Problem statement: Copy the data below word for word, from its first line through the line containing "state / province: Atlántico", including that line. Leave the pictures out of your copy.

((

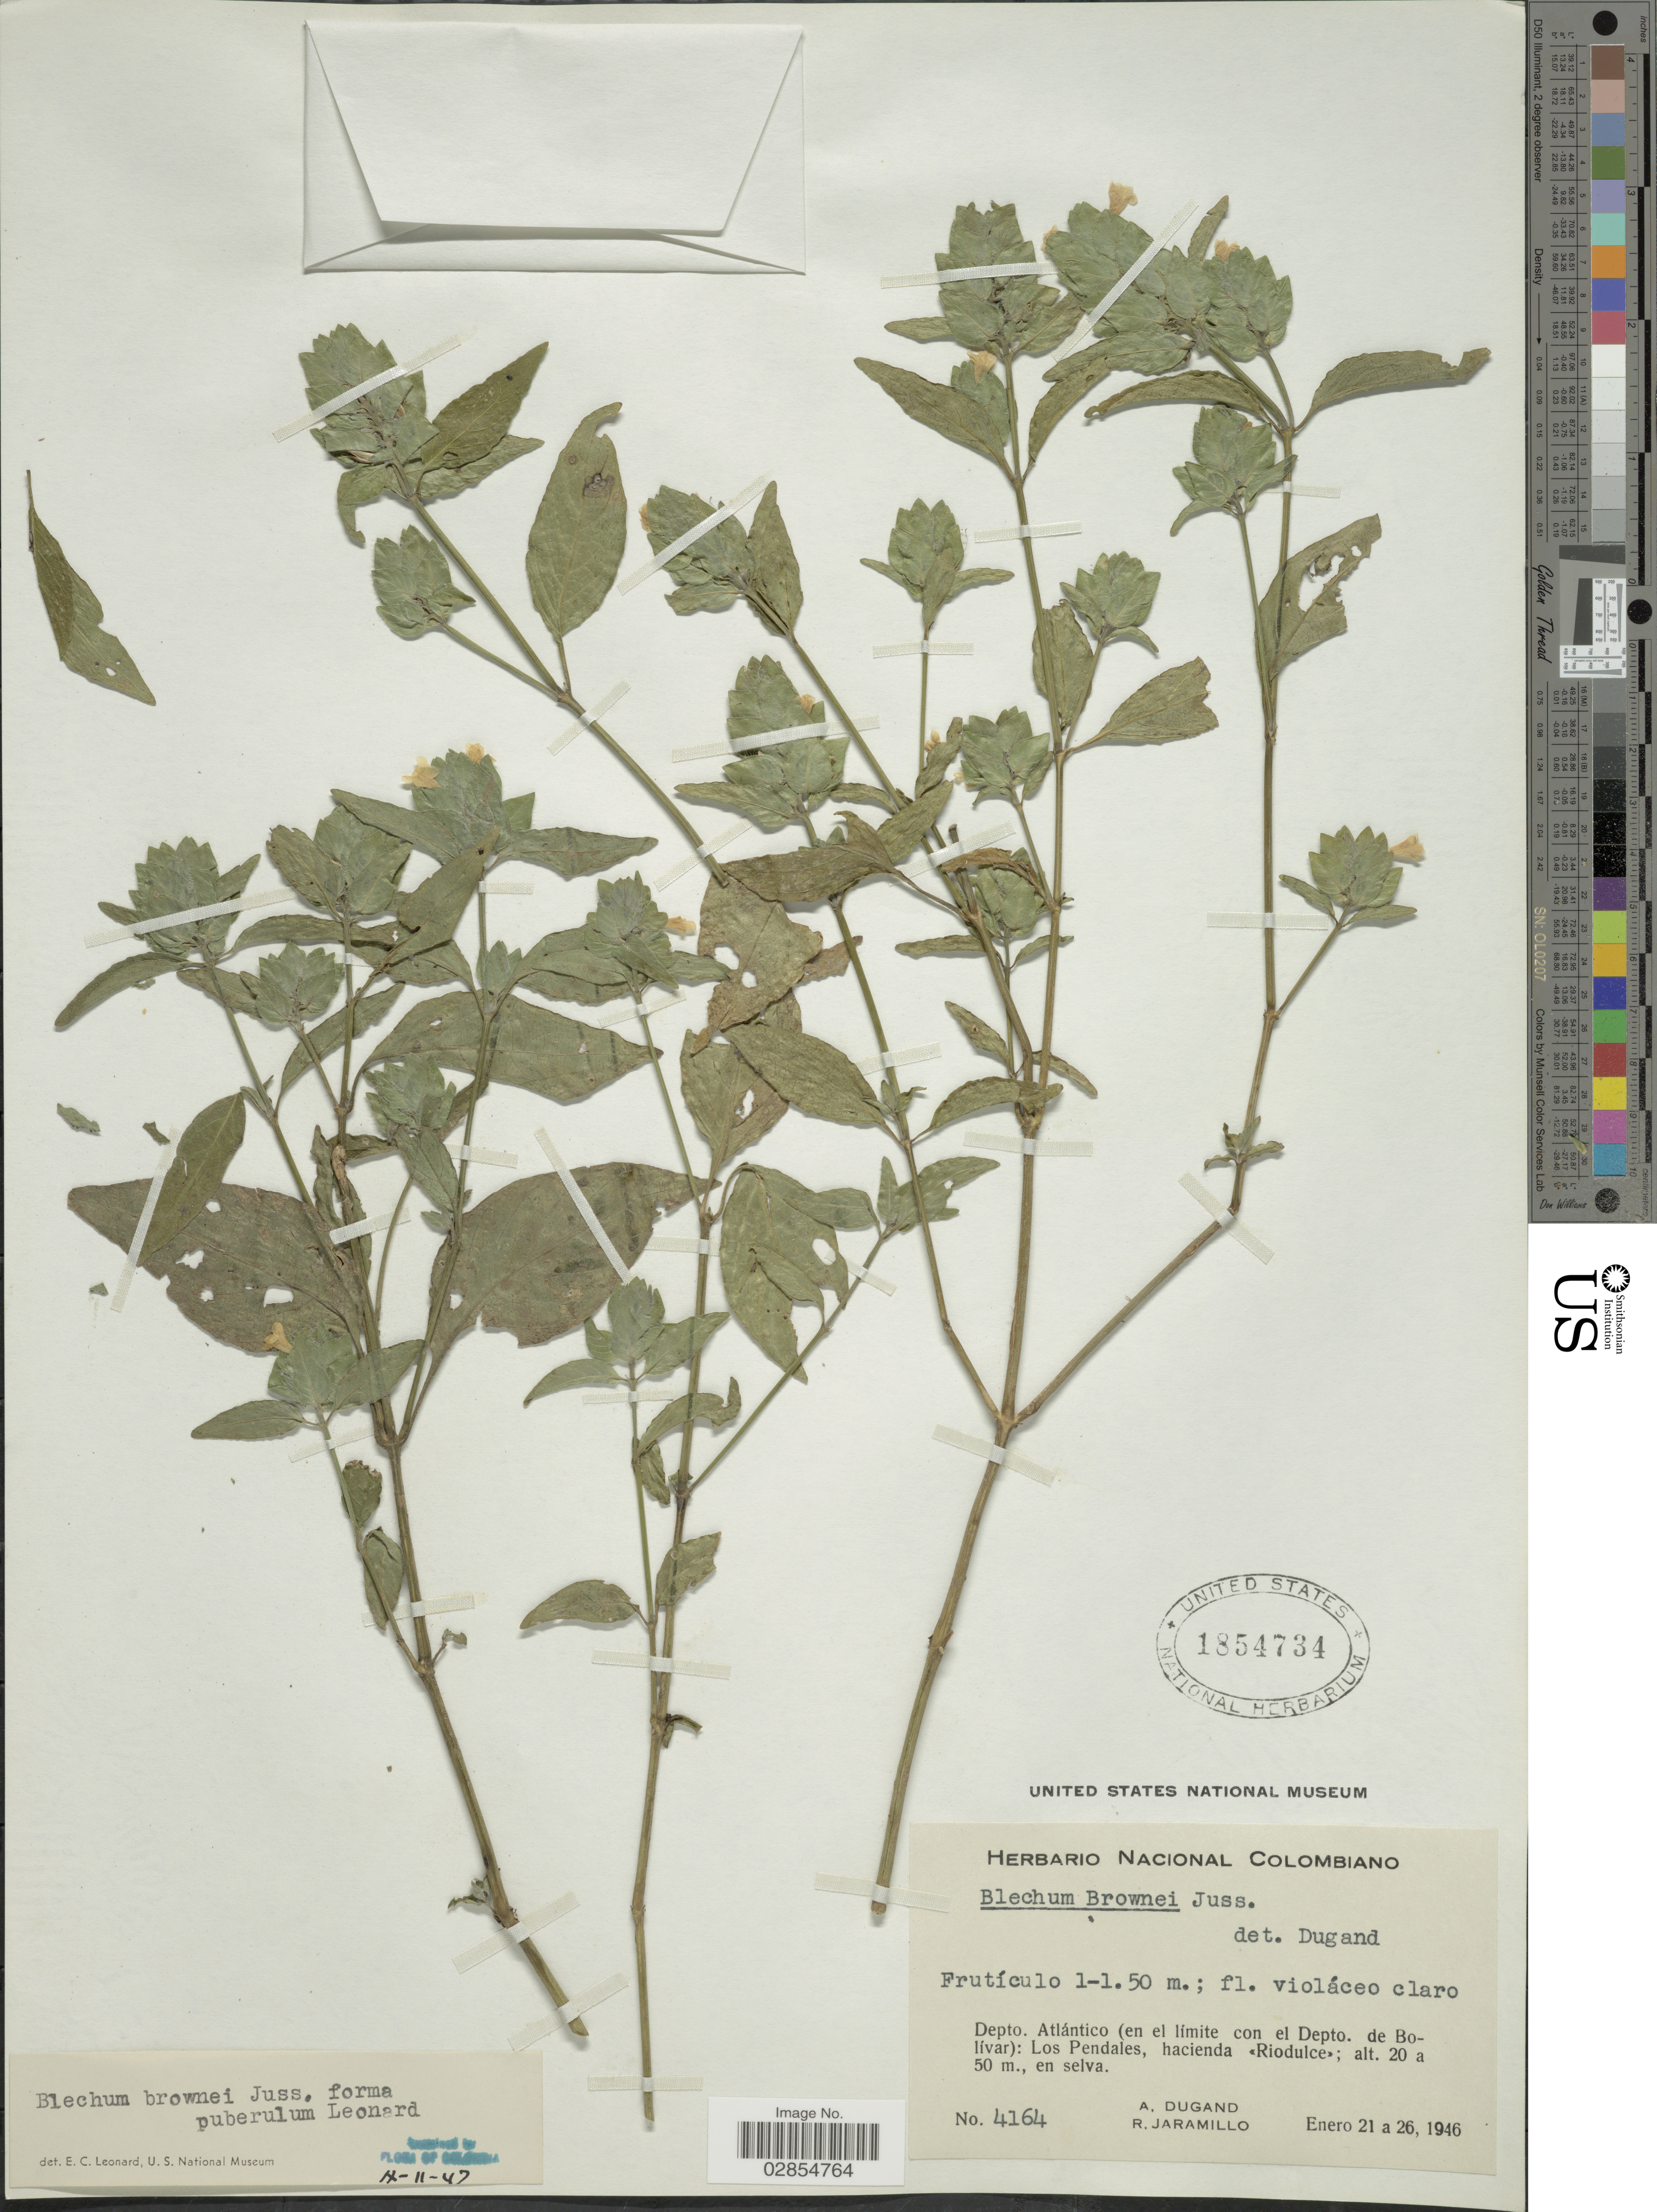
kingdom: Plantae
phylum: Tracheophyta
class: Magnoliopsida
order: Lamiales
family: Acanthaceae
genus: Blechum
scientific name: Blechum pyramidatum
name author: (Lam.) Urb.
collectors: A. Dugand & R. Jaramillo M.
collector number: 4164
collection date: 1946-01-21/1946-01-26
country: Colombia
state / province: Atlántico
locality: Depto. Atlántico (en el límite con el Depto. de Bolívar): Los Pendales, hacienda <<Riodulce>>.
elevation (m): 20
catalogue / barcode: US 1854734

))

Task response:
kingdom: Plantae
phylum: Tracheophyta
class: Magnoliopsida
order: Lamiales
family: Acanthaceae
genus: Blechum
scientific name: Blechum pyramidatum
name author: (Lam.) Urb.
collectors: A. Dugand & R. Jaramillo M.
collector number: 4164
collection date: 1946-01-21/1946-01-26
country: Colombia
state / province: Atlántico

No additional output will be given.